William E. Rosenfeld, MD – Comprehensive Epilepsy Care Center for Children and Adults, St. Louis, MO, USA
Huiqin Xu, MD – First Affiliated Hospital of Wenzhou Medical University
Takamichi Yamamoto, MD, PhD – Seirei Mikatahara General Hospital

Rationale: Results from a recent multicenter, randomized, double-blind (DB), placebo-controlled study (YKP3089C035 [C035]) showed that adjunctive cenobamate (CNB) 100, 200, and 400 mg/day demonstrated early treatment responses in an Asian population, including a 42.9% median reduction in 28-day seizure frequency (Weeks 5-6, P=0.002) and a seizure-free rate of 26.7% (Weeks 7-8, P< 0.001).  Patients who completed the 24-week DB treatment period were eligible to continue cenobamate in a 52-week open-label extension (OLE). In this interim analysis, we report treatment responses during the first 8 weeks of the OLE conversion phase (corresponding to Study Weeks 25-32) for patients originally randomized to PBO during the DB phase (PBO/CNB).

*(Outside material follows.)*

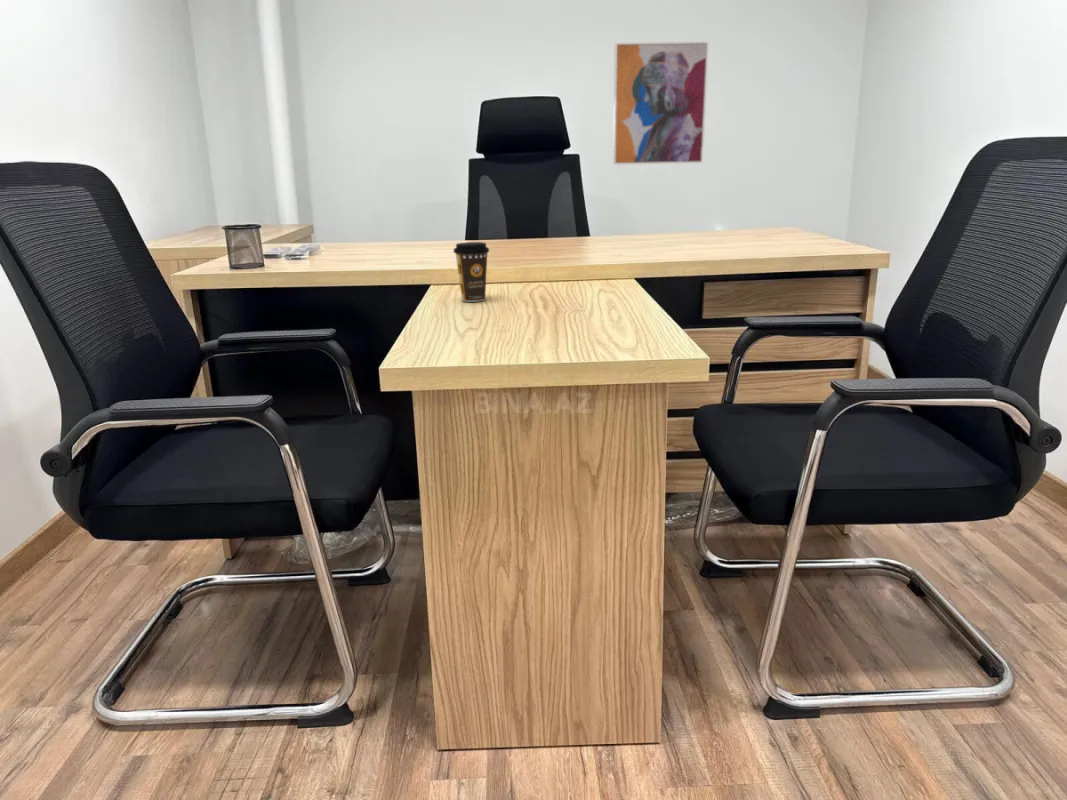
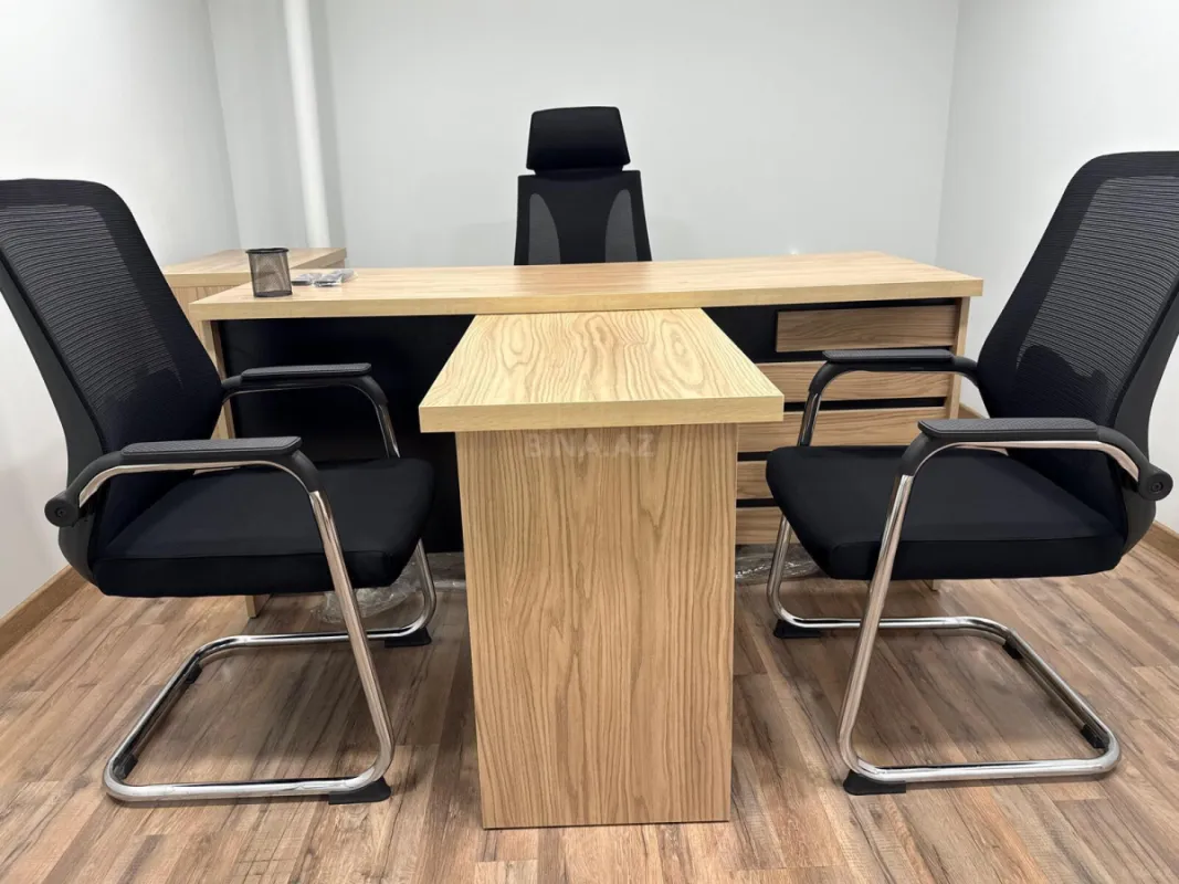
- coffee cup [453,241,490,303]
- wall art [612,40,710,166]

Methods: In the DB portion of the study, adults aged 18-70 years with ≥8 focal seizures during an 8-week baseline period despite treatment with 1-3 ASMs were randomized 1:1:1:1 to receive either adjunctive placebo or cenobamate 100, 200, or 400 mg once daily. Patients who entered the OLE underwent an 18-week blinded conversion to a target CNB dose of 400 mg/day at different rates, depending on their randomized group during the DB treatment period. Safety and tolerability were also assessed.

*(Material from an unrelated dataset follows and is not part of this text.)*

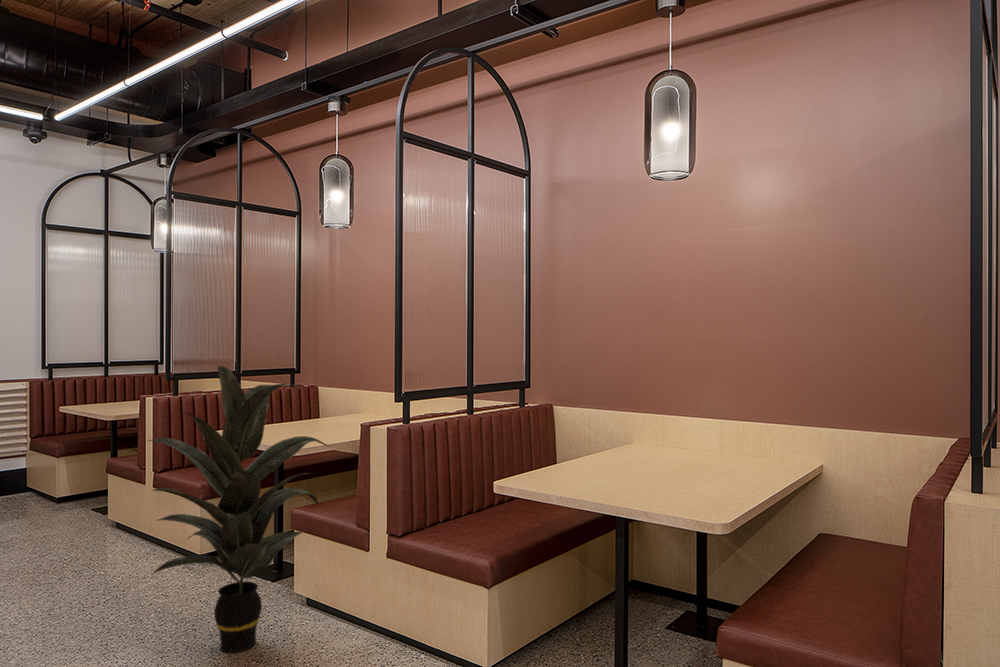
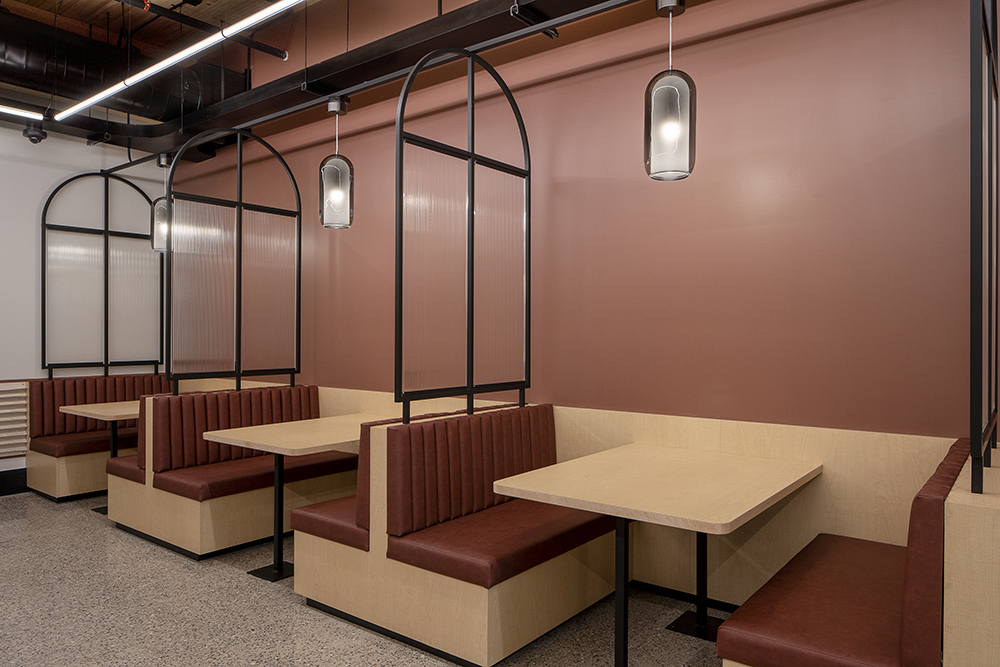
- indoor plant [143,365,334,654]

Results: For this interim analysis, 231 patients (mean age 35.7 years; 50.6% male) entered the OLE, including 168 originally randomized to CNB and 63 originally randomized to PBO who transitioned to CNB. Placebo patients were converted to cenobamate as follows: 12.5 mg/day for 2 weeks, then 25 mg/day for 2 weeks, 50 mg/day for 2 weeks, and 100 mg/day for 2 weeks. Consistent with the early results in the DB treatment period, early responses to CNB treatment were observed during each 2-week interval during the first 8 weeks of the OLE conversion phase in the group converting from PBO. At Weeks 31-32, these included a 66.2% median reduction in seizure frequency (Figure 1) and a 100% responder rate of 31.3% at CNB 100 mg/day (Figure 2A-B) for PBO/CNB OLE patients. Among the 231 patients in the OLE, the most common TEAEs (≥20%) during the OLE were dizziness, somnolence, and COVID-19 infection.

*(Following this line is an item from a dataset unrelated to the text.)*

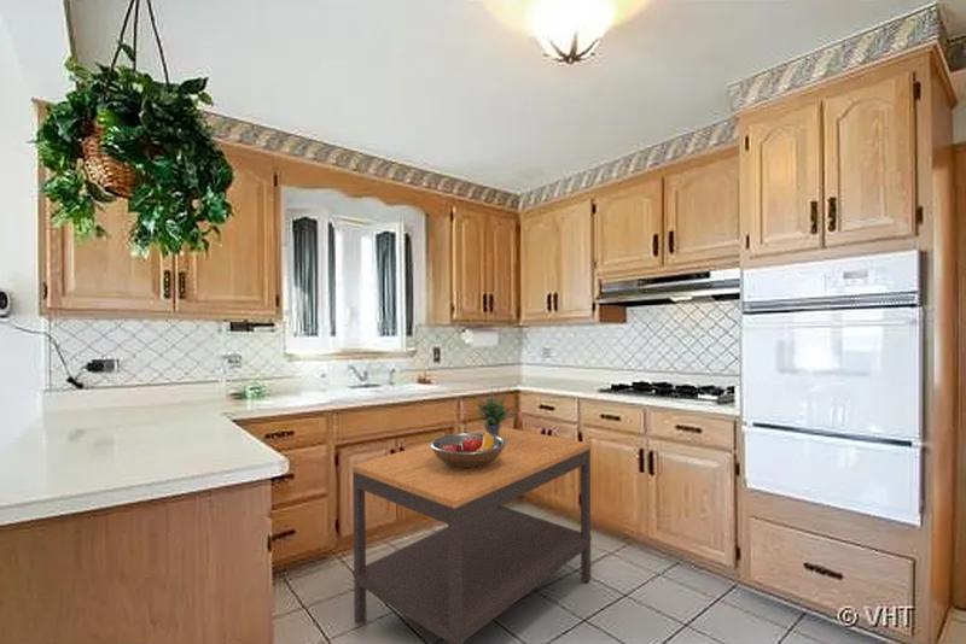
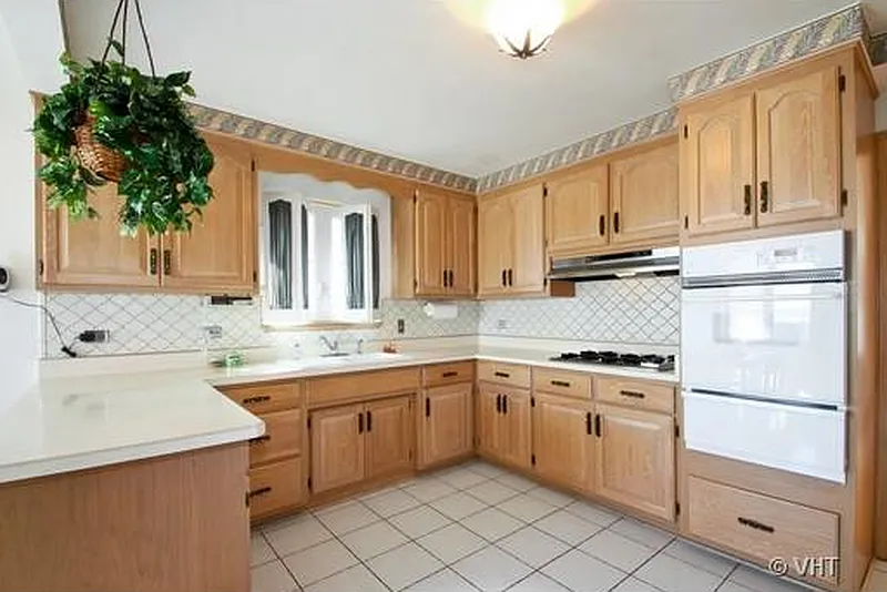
- side table [351,426,593,644]
- potted plant [462,380,525,437]
- fruit bowl [430,431,506,469]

Conclusions: As patients initially randomized to PBO during the DB study were converted to CNB during the OLE, early seizure reductions and treatment responses occurred in pattern generally similar to that observed in all CNB patients during the initial DB titration. This further supports that positive responses to CNB may be observed early during the currently approved titration schedule.

Funding:

Funded by SK Biopharmaceuticals Co., Ltd. and SK Life Science, Inc.